Filmde günlük hayatta insanın garibine gidebilecek olayların normalmiş gibi yutturulmaya çalışılması da bir başka önemli handikap. Çocuklar annelerini bulmak için arabayla giderlerken, yolun kapalı olması sebebiyle bir lokantada mecburi mola veriyorlar. Lokantada bir masada şoförler çilingir sofrasını kurmuş muhabbet ederlerken bir bakıyoruz hoop erkek kardeş muhabbete katılıyor, biraz geçmiyor bülbül gibi şarkı söylemeye başlıyor.
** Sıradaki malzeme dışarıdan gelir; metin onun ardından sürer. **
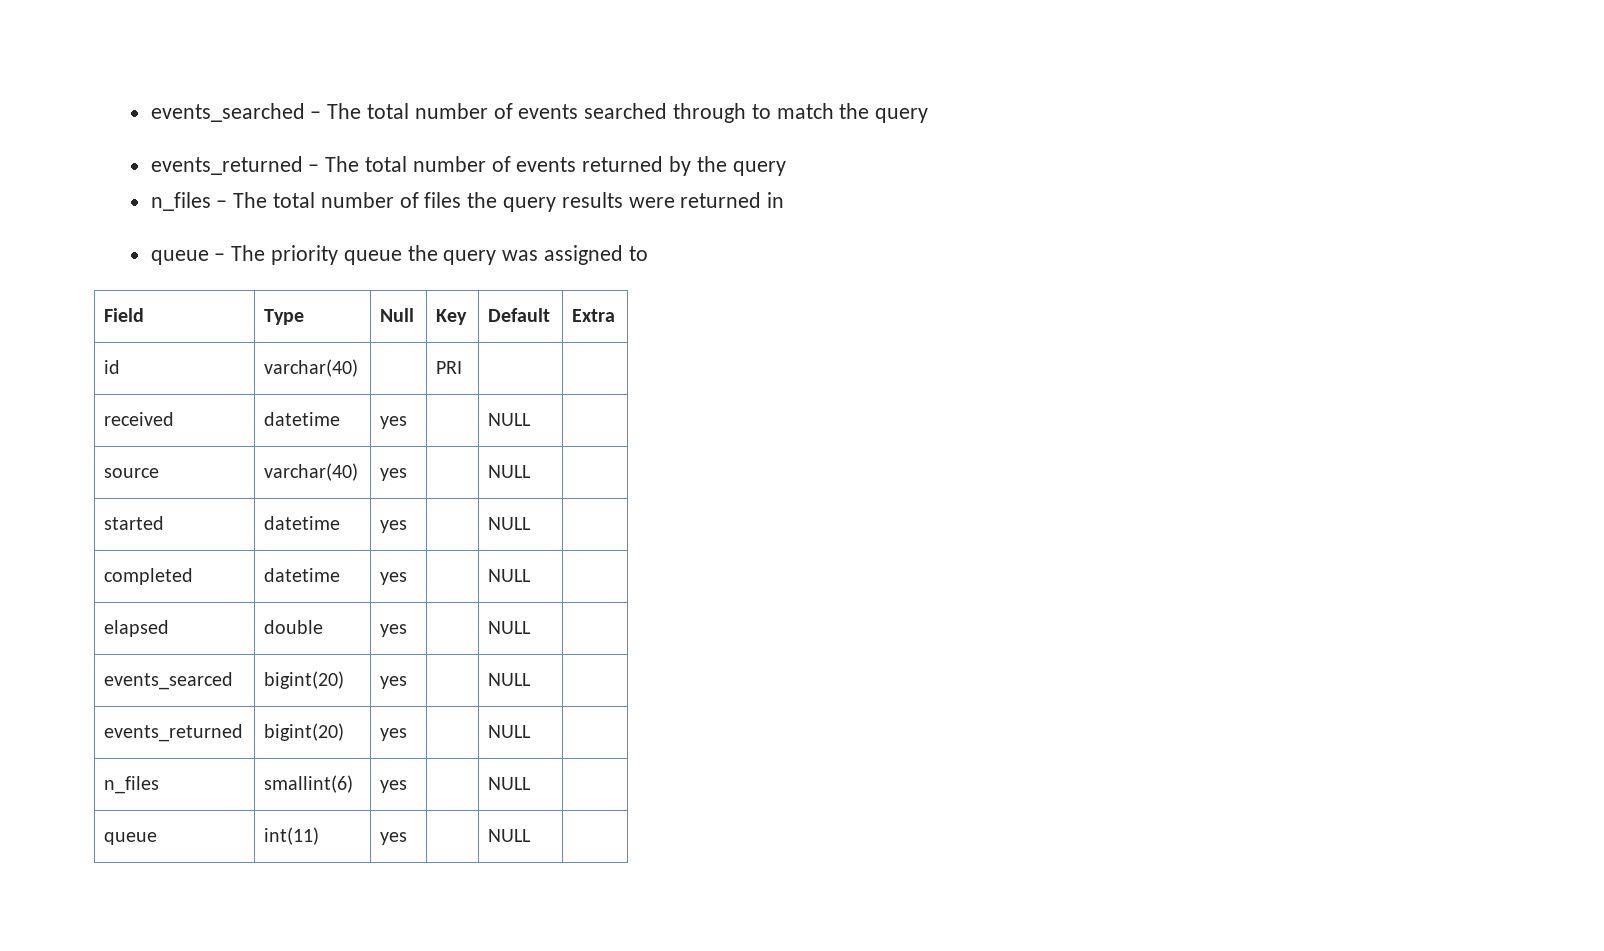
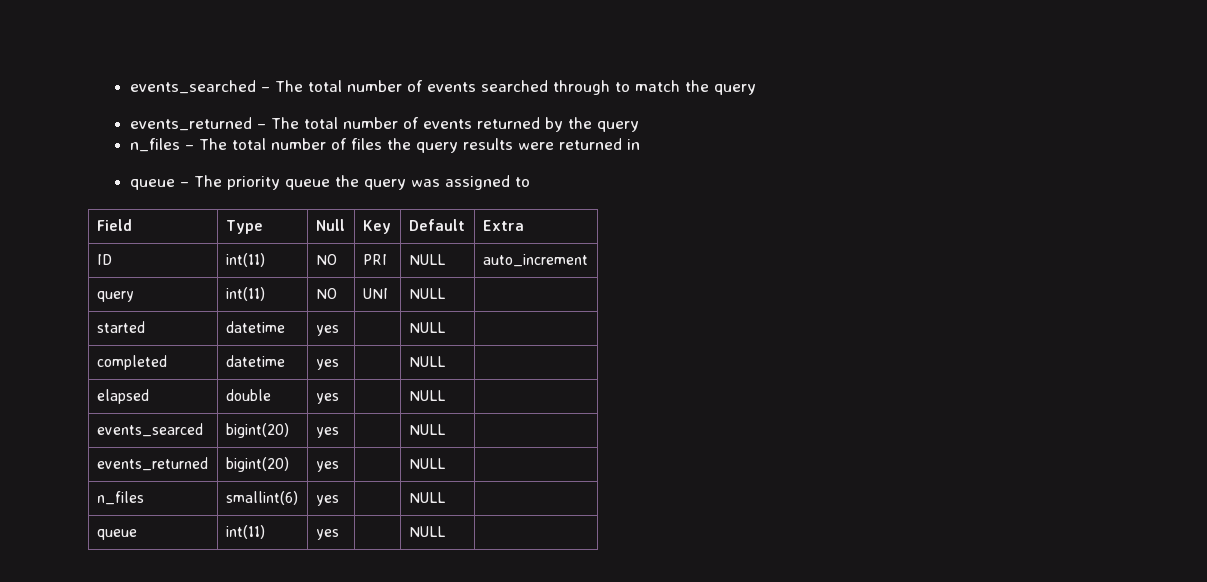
[104,360,121,374] [264,359,359,377] [436,361,463,374] [104,412,175,426] [264,412,341,426] [380,416,408,429] [488,413,532,426] [104,468,160,478] [264,463,359,481] [380,468,408,481] id | varchar(40) | | PRI | | // received | datetime | yes | | NULL | // source | varchar(40) | yes | -> [96,254,112,265] [225,253,265,267] [315,254,337,265] [362,254,387,265] [408,254,445,265] [482,254,588,267] [96,291,134,302] [225,287,265,301] [315,288,337,299] [362,288,388,299] ID | int(11) | NO | PRI | NULL | auto_increment // query | int(11) | NO | UNI

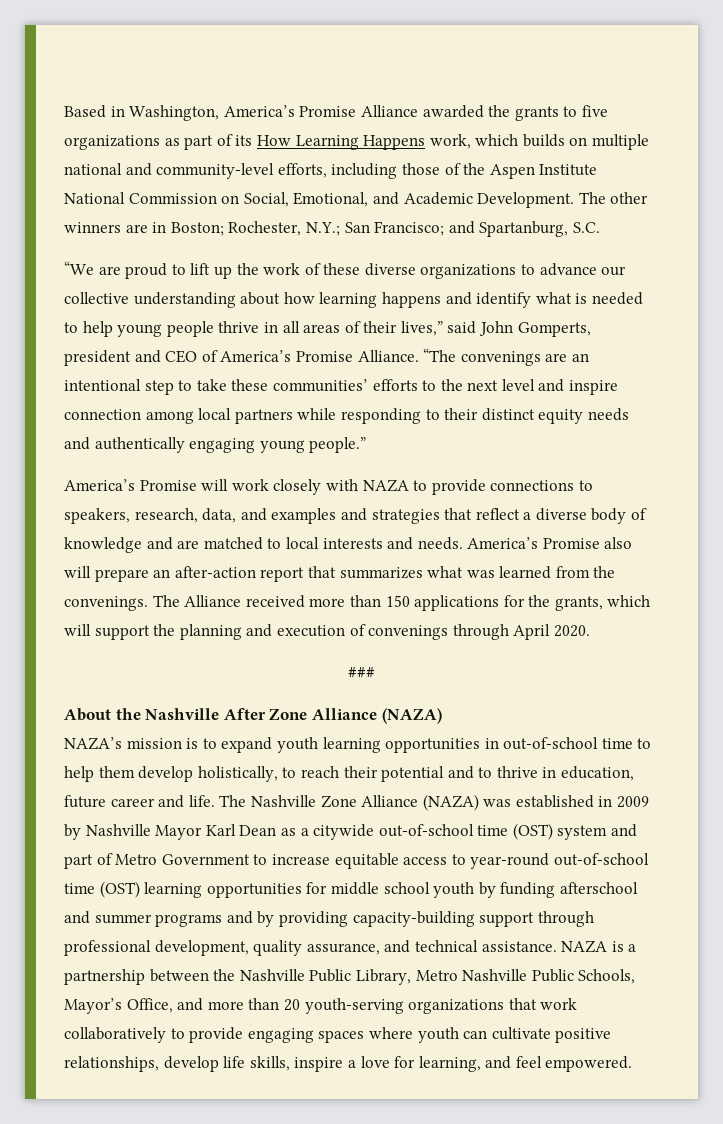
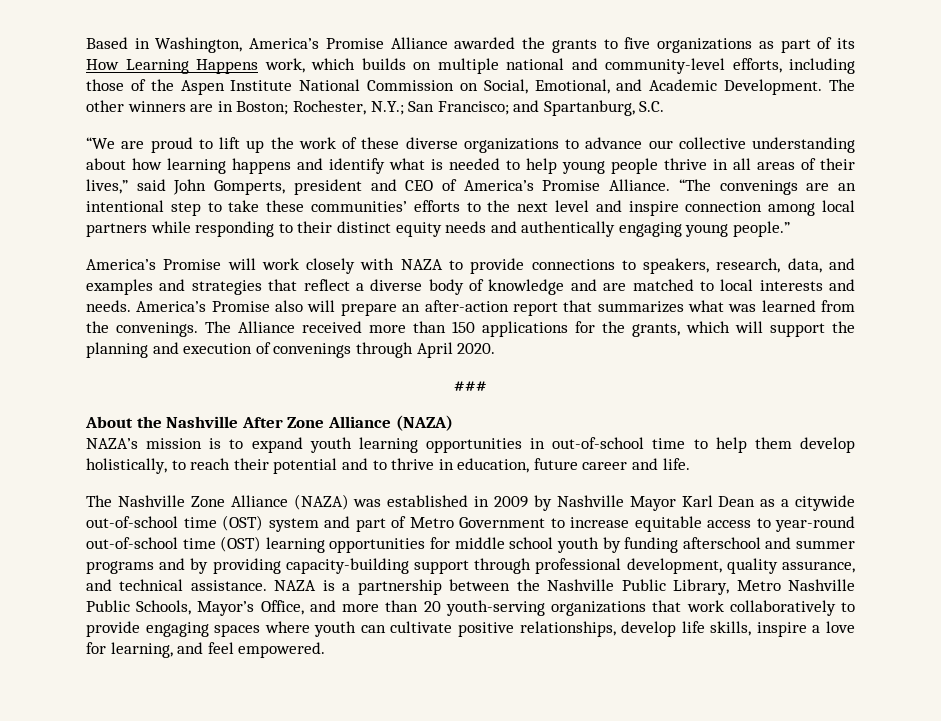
(215, 801) none -> (690, 464) //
Kusura bakmayın, hayatımda annesini sevmeyen insanlar gördüm ama annesi kaybolmuşken, belki de ormanda ayılarca parçalanmışken rakı sofrasında kafayı çekip keyif yapan bir insan evladı görmedim. Bir diğer garip gelen kısım ise torunun tek başına Nusret Hanım'la birlikte Karadeniz'deki köy evine dönmesi. Tamam insanoğlu çiğ süt emmiştir ve evladına ona can veren anaya bakmak çok zor gelir de daha kendisine bile bakamayan, arpası fazla kaçmış bir hergeleye havale edecek kadar da zor gelmez zannımca. Torunun yaptığı da ayrı bir gizem. İçinizden daha kendi donunu yıkamaktan aciz olan kaç kişi, ninesinin donunu yıkamaya gönüllü aday olur... İnanın torunun yaptıklarını görünce, genç nesle olan inancım bir kat daha arttı.
Pandora'nın Kutusu'nda iyi olan iki şey var: Birincisi Tsilla Chelton'un oyunculuğu: Filmdeki diğer oyuncuları alıp üst üste ekleyin, 1000 ile çarpın, kadının oyunculuğunun yarısını bile bulmaz. İkincisiyse daha önce de söylediğim gibi filmin sonu. Film sonlara doğru öyle bir yolunu şaşırıyor ki, torun ölene kadar nineyle kalsa çok sürreel kaçacak, nineyi alıp tekrar İstanbul'a dönse bu sefer de yaratılan torunun ruhunu yok olacak. Ama final öyle güzel bir yol buluyor ki tüm bu soru işaretlerini yok ediyor ve toruna gerçek bir karakter olma yolundaki ilk adımını attırıyor. Ve bir kaç sahnede ağlayan ama gözyaşı akıtamayan tiplere inat yaşı torunun gözünden akıtmayı biliyor.
İlla yaşlılık ve evlatlar hakkında bir film izlemek isteyenler varsa size Tamara Jenkins'in 'The Savages'ını öneririm. İzleyin ve aradaki farkı görün.